The heat remained on Angela Rayner, as weeks of Guido’s relentless coverage of her murky living situation finally forced the mainstream press to take notice. Labour scrambled, pulling 21 Facebook ads featuring the then Shadow Deputy Leader, while Greater Manchester Police announced they were investigating her for numerous allegations including tax and electoral issues. The story continued to rumble…
Labour stubbornly refused to release documents that could clarify which house Rayner was living in, though even her loyal colleagues found it tricky to defend her sticky situation: Cooper struggled to defend her tax hypocrisy, Starmer couldn’t support Rayner 100% and Lammy’s strongest argument was that it was “different” because Labour wasn’t in government yet. Rayner then began briefing that no capital gains tax was owed because she had “renovated” her kitchen. Guido tracked down pictures of the so-called renovation — a modest job that hardly looked expensive enough to erase a capital gains bill. The numbers didn’t add up…
It was trouble in paradise north of the border as Humza Yousaf scrapped his governing deal with the Scottish Greens. The move came after the SNP ditched its own climate target to cut emissions by 75% by 2030—so much for saving the planet. The Scottish Tories and Labour seized the moment, tabling a no-confidence vote. Humza clung on, declaring he wouldn’t resign. Spoiler: he resigned. Just three days later, Yousaf threw in the towel, stepping down as First Minister after a staggering 397 days in office. Unsurprisingly, Time Magazine didn’t come calling on Humza again for its next cover on “extraordinary leaders”…
The Tories couldn’t stay out of drama either. Tory MP William Wragg confessed he’d fallen victim to a honeytrap scammer on Grindr and had leaked personal phone numbers of several MPs. Those numbers, naturally, ended up being used in a phishing scandal. Another Tory MP Mark Menzies resigned following accusations that he used party money to pay off “bad people” in a hostage situation. Colleagues weren’t exactly sympathetic for the either of the now former MPs. Politics is a dirty game…
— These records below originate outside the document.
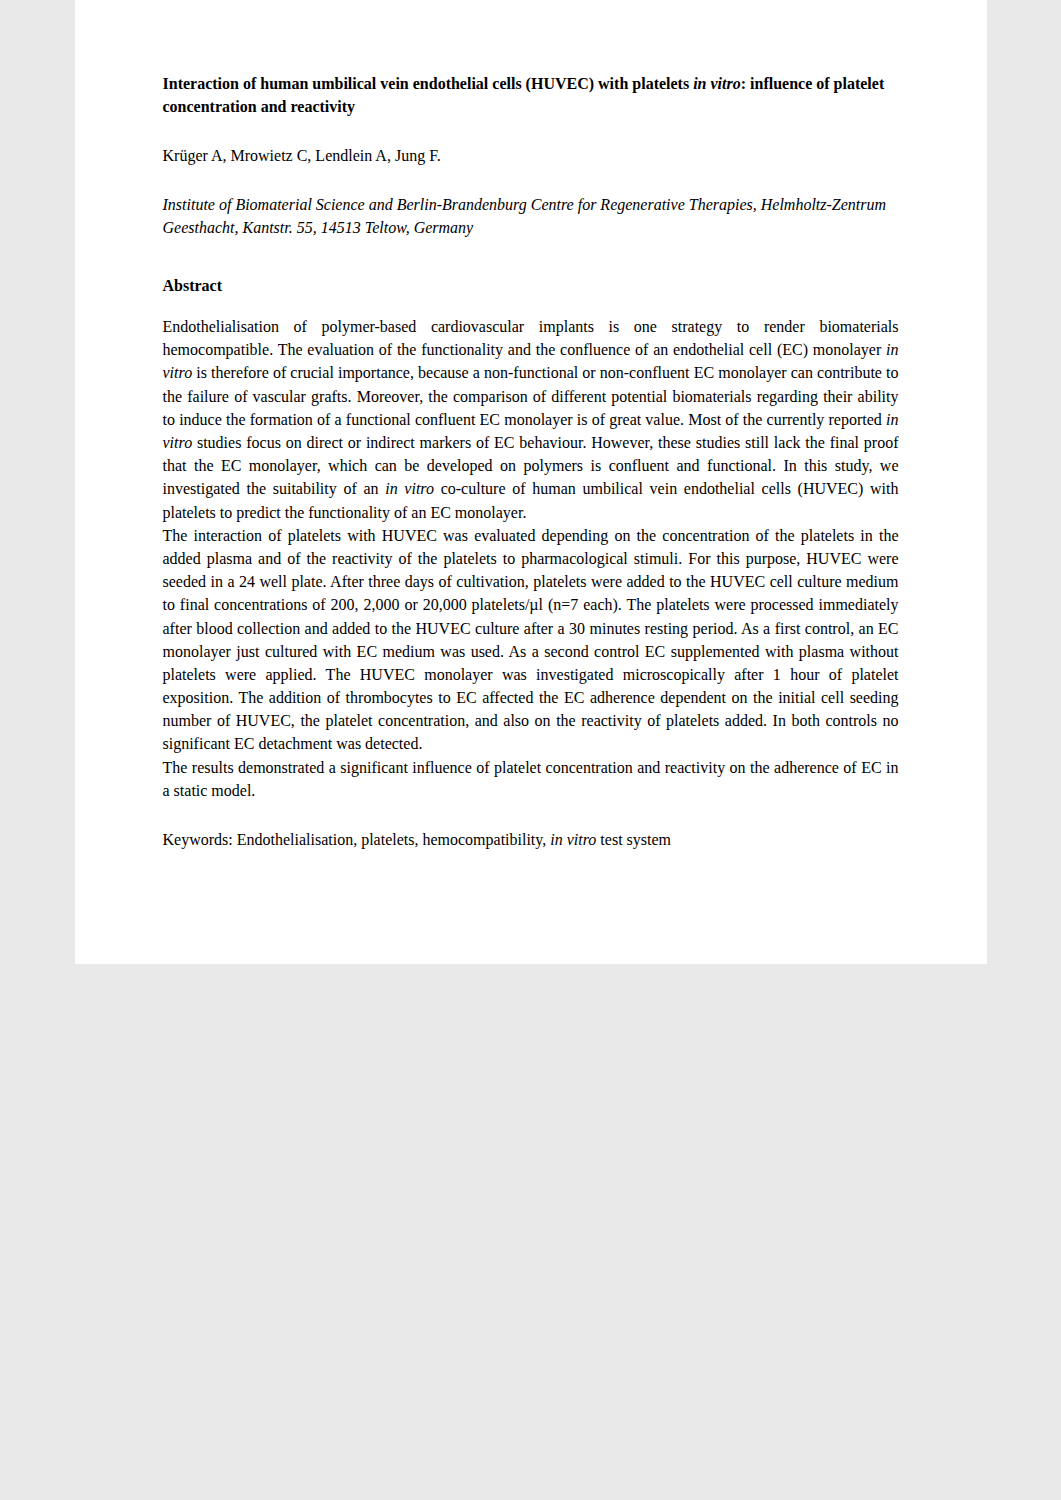Interaction of human umbilical vein endothelial cells (HUVEC) with platelets in vitro: influence of platelet concentration and reactivity
Krüger A, Mrowietz C, Lendlein A, Jung F.
Institute of Biomaterial Science and Berlin-Brandenburg Centre for Regenerative Therapies, Helmholtz-Zentrum Geesthacht, Kantstr. 55, 14513 Teltow, Germany
Abstract
Endothelialisation of polymer-based cardiovascular implants is one strategy to render biomaterials hemocompatible. The evaluation of the functionality and the confluence of an endothelial cell (EC) monolayer in vitro is therefore of crucial importance, because a non-functional or non-confluent EC monolayer can contribute to the failure of vascular grafts. Moreover, the comparison of different potential biomaterials regarding their ability to induce the formation of a functional confluent EC monolayer is of great value. Most of the currently reported in vitro studies focus on direct or indirect markers of EC behaviour. However, these studies still lack the final proof that the EC monolayer, which can be developed on polymers is confluent and functional. In this study, we investigated the suitability of an in vitro co-culture of human umbilical vein endothelial cells (HUVEC) with platelets to predict the functionality of an EC monolayer.
The interaction of platelets with HUVEC was evaluated depending on the concentration of the platelets in the added plasma and of the reactivity of the platelets to pharmacological stimuli. For this purpose, HUVEC were seeded in a 24 well plate. After three days of cultivation, platelets were added to the HUVEC cell culture medium to final concentrations of 200, 2,000 or 20,000 platelets/µl (n=7 each). The platelets were processed immediately after blood collection and added to the HUVEC culture after a 30 minutes resting period. As a first control, an EC monolayer just cultured with EC medium was used. As a second control EC supplemented with plasma without platelets were applied. The HUVEC monolayer was investigated microscopically after 1 hour of platelet exposition. The addition of thrombocytes to EC affected the EC adherence dependent on the initial cell seeding number of HUVEC, the platelet concentration, and also on the reactivity of platelets added. In both controls no significant EC detachment was detected.
The results demonstrated a significant influence of platelet concentration and reactivity on the adherence of EC in a static model.
Keywords: Endothelialisation, platelets, hemocompatibility, in vitro test system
Over in Brussels, Nigel Farage and Suella Braverman turned up for the National Conservatism Conference. The Socialist mayor wasn’t having it, ordering police to swoop in and shut it down “to guarantee public safety,” claiming the “far right is not welcome.” The police dutifully obliged, shutting the event down early. Proving Nigel’s point about free speech…
Honourable Mentions:
Headline of the Month: Beeb Slammed for Spaffing £3.2 Million on Left Biased BBC Verify
Paula Barker, Liverpool Wavertree MP backing Andy Burnham, told Times Radio there wouldn’t be trouble from the markets under Burnham:
“The markets will have to fall in line.”